Fig. 1 is a voltage waveform diagram showing the blower voltage of a conventional air conditioner, Figs. 2 and 3 are a block diagram and detailed circuit diagram showing an embodiment of the present invention, and Fig. 4 is a diagram showing this FIG. 5 is a diagram corresponding to FIG. 1 showing an embodiment of the present invention. 1...Thermistor 6...Amplifier circuit 9...Minimum voltage setting circuit 10...
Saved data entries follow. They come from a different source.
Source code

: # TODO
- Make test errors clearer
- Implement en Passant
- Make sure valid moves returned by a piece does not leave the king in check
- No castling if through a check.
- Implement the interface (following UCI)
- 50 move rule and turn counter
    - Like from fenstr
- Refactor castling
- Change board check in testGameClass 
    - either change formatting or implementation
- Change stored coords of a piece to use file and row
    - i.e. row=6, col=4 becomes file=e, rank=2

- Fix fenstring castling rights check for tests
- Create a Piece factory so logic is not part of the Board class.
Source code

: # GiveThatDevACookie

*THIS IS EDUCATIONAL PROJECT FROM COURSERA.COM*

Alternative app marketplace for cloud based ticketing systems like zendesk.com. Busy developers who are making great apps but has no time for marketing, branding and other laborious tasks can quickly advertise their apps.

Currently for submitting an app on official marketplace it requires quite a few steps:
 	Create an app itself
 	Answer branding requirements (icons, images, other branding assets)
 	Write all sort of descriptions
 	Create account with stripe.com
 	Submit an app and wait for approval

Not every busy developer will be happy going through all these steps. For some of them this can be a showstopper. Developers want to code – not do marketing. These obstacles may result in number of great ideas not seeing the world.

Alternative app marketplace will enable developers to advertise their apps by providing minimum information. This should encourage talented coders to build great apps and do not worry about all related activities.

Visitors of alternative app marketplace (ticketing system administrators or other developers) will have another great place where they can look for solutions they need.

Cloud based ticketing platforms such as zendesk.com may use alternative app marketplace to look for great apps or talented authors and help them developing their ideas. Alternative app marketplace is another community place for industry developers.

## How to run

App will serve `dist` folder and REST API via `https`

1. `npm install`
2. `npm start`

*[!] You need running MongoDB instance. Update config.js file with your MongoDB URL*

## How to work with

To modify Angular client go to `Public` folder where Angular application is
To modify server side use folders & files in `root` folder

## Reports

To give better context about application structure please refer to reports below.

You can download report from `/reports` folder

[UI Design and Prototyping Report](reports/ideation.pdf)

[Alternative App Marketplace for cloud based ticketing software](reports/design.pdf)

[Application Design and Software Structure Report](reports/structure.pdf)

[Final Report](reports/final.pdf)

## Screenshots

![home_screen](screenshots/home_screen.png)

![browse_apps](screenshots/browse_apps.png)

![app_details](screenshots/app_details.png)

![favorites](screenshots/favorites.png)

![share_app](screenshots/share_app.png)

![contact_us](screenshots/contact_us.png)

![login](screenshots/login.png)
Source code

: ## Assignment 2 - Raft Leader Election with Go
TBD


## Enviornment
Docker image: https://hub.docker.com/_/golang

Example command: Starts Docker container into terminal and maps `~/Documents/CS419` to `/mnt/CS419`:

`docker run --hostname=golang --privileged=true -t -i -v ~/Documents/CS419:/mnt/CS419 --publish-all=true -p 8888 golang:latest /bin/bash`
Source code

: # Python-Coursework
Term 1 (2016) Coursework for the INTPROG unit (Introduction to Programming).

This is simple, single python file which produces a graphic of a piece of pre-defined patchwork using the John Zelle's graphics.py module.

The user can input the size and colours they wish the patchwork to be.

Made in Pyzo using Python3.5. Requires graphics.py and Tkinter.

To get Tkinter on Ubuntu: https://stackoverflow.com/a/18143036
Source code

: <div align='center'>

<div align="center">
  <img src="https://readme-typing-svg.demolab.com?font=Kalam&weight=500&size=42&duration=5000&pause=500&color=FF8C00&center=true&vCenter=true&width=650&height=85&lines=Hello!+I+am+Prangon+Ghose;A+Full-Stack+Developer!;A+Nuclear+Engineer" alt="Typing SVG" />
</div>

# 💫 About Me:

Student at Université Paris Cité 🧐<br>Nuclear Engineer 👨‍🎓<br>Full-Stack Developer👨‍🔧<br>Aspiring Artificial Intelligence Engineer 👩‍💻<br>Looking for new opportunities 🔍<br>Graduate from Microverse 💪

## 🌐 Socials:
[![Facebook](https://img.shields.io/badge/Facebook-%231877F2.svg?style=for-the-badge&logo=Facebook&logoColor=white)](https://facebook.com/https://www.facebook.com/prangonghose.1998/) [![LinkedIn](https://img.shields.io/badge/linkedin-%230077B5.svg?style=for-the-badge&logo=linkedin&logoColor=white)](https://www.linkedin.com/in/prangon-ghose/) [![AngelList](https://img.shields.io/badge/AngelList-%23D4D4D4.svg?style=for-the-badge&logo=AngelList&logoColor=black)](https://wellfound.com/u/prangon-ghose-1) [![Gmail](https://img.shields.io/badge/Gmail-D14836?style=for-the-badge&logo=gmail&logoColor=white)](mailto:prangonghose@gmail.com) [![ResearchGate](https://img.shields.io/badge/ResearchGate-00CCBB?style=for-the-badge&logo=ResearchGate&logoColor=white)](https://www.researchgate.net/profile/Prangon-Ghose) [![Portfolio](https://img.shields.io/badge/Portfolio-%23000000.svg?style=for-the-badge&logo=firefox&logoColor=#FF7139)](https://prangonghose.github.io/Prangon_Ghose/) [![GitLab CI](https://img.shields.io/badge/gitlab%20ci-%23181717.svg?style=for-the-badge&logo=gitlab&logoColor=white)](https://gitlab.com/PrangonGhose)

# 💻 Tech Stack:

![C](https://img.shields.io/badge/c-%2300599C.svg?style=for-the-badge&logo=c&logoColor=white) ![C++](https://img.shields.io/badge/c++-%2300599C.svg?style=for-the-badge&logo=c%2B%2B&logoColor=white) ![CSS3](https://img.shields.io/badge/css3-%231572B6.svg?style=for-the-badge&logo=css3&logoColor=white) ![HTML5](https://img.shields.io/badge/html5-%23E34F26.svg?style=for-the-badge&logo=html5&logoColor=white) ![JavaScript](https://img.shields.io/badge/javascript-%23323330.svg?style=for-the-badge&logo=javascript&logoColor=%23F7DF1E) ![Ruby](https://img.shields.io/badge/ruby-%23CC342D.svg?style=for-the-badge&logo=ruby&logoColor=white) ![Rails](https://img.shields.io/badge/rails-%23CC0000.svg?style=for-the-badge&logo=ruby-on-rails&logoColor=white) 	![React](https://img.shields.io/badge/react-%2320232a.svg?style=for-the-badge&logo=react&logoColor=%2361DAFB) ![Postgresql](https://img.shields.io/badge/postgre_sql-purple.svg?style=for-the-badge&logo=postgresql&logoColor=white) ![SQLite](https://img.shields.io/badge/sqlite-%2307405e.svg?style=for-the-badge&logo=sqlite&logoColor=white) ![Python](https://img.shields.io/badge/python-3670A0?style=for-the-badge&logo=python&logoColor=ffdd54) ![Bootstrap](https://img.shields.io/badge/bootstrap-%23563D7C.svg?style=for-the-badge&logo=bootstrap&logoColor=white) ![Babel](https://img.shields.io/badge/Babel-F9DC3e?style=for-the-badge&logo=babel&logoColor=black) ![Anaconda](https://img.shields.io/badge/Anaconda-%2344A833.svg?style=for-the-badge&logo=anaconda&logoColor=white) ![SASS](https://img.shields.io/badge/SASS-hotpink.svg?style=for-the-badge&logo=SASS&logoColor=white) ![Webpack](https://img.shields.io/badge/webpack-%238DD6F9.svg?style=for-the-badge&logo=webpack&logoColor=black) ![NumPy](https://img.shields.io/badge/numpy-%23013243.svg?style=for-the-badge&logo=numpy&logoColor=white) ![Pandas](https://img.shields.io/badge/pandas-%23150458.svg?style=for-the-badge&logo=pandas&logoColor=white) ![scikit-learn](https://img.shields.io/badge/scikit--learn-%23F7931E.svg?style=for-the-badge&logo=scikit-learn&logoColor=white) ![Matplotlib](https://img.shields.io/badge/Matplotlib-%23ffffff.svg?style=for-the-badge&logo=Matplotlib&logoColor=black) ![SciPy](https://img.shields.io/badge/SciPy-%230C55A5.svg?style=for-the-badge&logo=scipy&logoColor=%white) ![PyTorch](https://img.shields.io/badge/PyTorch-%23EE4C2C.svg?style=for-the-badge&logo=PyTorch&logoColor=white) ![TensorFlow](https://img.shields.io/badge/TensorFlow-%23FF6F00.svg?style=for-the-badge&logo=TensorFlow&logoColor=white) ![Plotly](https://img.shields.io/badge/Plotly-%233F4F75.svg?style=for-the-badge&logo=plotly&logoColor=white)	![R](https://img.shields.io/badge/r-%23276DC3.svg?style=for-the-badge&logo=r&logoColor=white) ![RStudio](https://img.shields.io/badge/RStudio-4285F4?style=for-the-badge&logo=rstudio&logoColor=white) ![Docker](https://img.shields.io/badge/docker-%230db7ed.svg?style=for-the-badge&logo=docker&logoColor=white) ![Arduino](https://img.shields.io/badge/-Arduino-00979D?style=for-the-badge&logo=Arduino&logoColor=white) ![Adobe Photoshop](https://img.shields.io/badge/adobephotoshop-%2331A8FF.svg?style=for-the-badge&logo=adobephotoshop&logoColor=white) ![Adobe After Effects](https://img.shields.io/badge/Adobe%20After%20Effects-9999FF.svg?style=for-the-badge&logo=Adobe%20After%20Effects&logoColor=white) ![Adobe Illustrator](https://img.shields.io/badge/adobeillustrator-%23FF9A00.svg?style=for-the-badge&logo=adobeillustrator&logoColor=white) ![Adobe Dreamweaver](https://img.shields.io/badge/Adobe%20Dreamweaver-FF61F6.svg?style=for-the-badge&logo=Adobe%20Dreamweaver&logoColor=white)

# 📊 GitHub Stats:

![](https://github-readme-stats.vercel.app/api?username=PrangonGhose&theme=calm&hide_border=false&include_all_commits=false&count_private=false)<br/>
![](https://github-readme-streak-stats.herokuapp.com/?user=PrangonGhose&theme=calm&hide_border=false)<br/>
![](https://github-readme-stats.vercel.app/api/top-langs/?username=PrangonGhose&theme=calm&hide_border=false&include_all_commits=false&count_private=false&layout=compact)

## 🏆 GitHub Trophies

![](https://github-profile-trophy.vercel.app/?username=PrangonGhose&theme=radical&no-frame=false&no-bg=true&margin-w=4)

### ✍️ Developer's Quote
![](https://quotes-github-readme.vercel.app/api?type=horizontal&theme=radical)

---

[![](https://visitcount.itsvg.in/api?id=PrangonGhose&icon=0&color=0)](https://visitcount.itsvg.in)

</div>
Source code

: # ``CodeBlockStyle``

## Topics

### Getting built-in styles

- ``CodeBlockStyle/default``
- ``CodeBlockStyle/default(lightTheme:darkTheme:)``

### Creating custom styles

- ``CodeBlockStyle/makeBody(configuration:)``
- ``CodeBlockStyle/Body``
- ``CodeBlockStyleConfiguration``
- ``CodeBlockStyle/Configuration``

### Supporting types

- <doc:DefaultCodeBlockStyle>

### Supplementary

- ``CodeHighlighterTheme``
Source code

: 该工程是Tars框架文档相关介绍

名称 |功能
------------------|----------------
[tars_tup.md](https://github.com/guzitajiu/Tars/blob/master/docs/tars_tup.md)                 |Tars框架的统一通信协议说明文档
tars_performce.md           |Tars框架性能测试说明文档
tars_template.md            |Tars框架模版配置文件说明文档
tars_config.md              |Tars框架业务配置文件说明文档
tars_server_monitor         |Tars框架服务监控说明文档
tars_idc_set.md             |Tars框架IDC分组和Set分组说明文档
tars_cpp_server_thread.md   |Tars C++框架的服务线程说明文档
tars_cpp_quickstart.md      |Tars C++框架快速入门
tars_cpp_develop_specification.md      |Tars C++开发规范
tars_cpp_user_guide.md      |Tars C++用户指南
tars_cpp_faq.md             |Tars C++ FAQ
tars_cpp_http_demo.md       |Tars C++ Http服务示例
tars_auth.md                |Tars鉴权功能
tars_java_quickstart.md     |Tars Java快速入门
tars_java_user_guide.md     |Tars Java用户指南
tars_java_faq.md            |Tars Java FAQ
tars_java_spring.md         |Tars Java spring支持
・Minimum voltage setting circuit 13... Comparison circuit 14... Reactor circuit 15... Blower l7... Stop circuit 19... Constant current feedback In the circuit diagram, the same reference numerals indicate the same or equivalent parts. Agent Shin Kuzuno - (1 other person) ・・・□、1:. spear 1 figure

Claims (1)

[Claims] (1) A blower, a switching means for switching between cooling and heating, a first temperature control means for varying an arbitrary set temperature of a predetermined environment, and a first temperature control means for varying an arbitrary set temperature of a predetermined environment. , temperature detecting means for detecting the predetermined environmental temperature; and when the temperature detecting means detects the predetermined environmental temperature reaching the preset temperature set by the temperature control means, the temperature does not change even if the switching means is switched. The second electrode is set so that the potential at the connection point with the detection means does not change and becomes equal potential.
temperature control means, an amplifier circuit that inputs the potential of the connection point, a maximum voltage setting circuit connected to the output of the amplifier circuit that sets the maximum voltage, a minimum voltage setting circuit that sets the minimum voltage, a comparison circuit that compares the output voltage of the amplifier circuit, which is consistent with the predetermined environmental temperature within a voltage range between the voltage and the minimum voltage, with a preset reference voltage, and outputs an output according to the deviation; An acdle circuit that inputs an output, and a stop circuit that operates with a predetermined hysteresis characteristic when the potential at the connection point rises. a constant current feedback circuit, wherein the constant current feedback circuit detects a current flowing through the control side winding of the reactor circuit and feeds it back as a reference voltage to the comparison circuit. Speed control device.